The issue of whether it is ever okay to fire a client was the topic of my bi-weekly column for Editor-At-Large this week. Here is the link.
All I can say is that nothing pushes creative business owners’ buttons more than this topic. My thoughts in the column were no exception. I have received comments all across the spectrum from calling my words trite and uninformed to insightful and valuable. What it shows me is that we are at a crossroads as to the definition of integrity in creative business. Is it finishing because that is what you are paid to do no matter the abuse you have to endure? Or is it being unwilling to cross a sacrosanct line you, the artist, determine no matter where you are in the project? And if we are willing to value the line, will the industry (whatever your creative industry may be) reward us for having the integrity to stand up for what is intolerable to them or shame us for not being willing to “suck it up”? Clearly, I am of the “own your line” side of things.
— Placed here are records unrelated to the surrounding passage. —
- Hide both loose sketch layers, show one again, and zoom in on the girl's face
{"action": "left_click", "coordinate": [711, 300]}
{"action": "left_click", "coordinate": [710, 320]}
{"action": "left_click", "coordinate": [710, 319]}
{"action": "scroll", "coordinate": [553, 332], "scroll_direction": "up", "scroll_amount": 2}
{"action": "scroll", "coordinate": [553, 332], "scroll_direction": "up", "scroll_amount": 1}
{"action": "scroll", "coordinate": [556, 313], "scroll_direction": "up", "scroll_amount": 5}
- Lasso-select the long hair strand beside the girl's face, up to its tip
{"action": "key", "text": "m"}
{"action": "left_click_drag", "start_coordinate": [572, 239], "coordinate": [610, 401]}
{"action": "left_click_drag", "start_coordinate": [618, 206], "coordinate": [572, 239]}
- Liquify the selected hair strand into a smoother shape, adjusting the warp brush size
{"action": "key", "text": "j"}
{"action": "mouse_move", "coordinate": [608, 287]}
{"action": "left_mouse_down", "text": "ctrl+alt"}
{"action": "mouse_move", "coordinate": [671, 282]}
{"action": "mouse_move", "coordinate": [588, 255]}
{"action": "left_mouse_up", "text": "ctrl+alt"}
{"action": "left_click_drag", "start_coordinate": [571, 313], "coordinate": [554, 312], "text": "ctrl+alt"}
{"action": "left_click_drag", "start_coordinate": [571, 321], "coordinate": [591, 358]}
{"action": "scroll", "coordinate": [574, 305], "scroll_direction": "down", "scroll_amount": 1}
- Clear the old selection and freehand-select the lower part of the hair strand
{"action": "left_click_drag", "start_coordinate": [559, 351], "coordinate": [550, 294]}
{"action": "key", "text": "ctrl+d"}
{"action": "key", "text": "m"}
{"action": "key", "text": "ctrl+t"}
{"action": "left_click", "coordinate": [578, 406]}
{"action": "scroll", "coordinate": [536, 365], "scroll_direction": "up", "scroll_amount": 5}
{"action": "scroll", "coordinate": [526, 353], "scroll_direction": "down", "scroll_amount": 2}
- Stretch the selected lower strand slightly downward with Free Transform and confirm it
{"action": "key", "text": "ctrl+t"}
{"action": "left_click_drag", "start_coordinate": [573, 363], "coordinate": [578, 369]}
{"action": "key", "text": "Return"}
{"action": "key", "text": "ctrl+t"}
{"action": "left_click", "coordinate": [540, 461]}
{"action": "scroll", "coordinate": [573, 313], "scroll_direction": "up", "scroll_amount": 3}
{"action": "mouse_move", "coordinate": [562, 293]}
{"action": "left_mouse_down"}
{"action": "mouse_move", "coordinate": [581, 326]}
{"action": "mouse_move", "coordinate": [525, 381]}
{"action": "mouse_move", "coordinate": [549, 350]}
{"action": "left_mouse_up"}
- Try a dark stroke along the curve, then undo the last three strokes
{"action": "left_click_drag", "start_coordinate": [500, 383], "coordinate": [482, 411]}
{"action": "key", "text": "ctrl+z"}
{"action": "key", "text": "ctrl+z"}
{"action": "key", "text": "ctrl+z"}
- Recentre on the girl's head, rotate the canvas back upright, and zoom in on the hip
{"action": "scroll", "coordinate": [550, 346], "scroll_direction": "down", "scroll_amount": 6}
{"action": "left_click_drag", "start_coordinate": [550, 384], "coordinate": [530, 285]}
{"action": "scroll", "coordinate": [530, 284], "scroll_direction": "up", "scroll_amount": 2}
Even if you have not done a good job expressing your process and the value of each step of your journey with your client, you still do not deserve abuse. Even if you have not talked about your thermonuclear line and why it exists for you, your art and your creative business, you do not deserve fundamental disrespect from a client, colleague or employee. Even if you are (partly) responsible for the mess that may have happened, you do not deserve to have your future as a creative business placed in (dire) jeopardy.
So yes, you have to do the work of communication and honoring your process as I talk about in my column, but you can never put yourself in the place of having to do what you do not or not being able to do your best work. Far more than just a lofty sentiment, it is also fundamental to your creative business.
For the most part, creative businesses are constantly selling to the next client. Some creative businesses have repeat business that they can rely on, but most have to find the next crop of new clients who have yet to experience your work. These new clients look to what has come before to decide whether your art is for them. If you are in the position of having to do that which you are not ultimately proud of and/or worse act in a way counter to what you most care about, who do you think is going to show up at your door next?
That said, I am actually completely against firing clients unless it is absolutely necessary. I define absolutely necessary as when you are unable to do what it is that you actually do and/or do your best work. Notice I did not say challenging or difficult or even Herculean. I said impossible. Usually, this boils down to one, maybe two, things you have to have — whether effective decision-making, timely payment or both for example. The reason is that the one thing is usually reflective of the foundation you depend on for your art to be what you intend. Without the one thing, everything crumbles and you do not have a business.
Of course, clients need to know the one thing and they need to be told more than once. If they decide to challenge your faith/conviction in your one thing, you also need to live your faith/conviction no matter what. I appreciate how hard this is, but ask what other choice do you have?
At the end of the day, what you put into the world as an artist has to matter to you first, your client second. The reason is straightforward: if you cannot create what is meaningful to you, you will stop doing work that matters, if not stop altogether. When that day does come, we are worse off.
Instead, why not go the other way? Celebrate your line, live to it because it more than worth it. Then we can start as other artists to join in the integrity and start being intolerant of those artists that do not live their line. Rather than calling those who would walk away “unprofessional”, we would honor the difficulty of the decision and applaud the conviction. And even if that day is not yet here, it will come if those with intrinsic integrity to who they are as creative professionals breathe the value of having the integrity. If you do not see this conviction around you, your art and your creative business, give yourself permission to lead. A world with better art is a better world. And make no mistake, conviction makes for better art.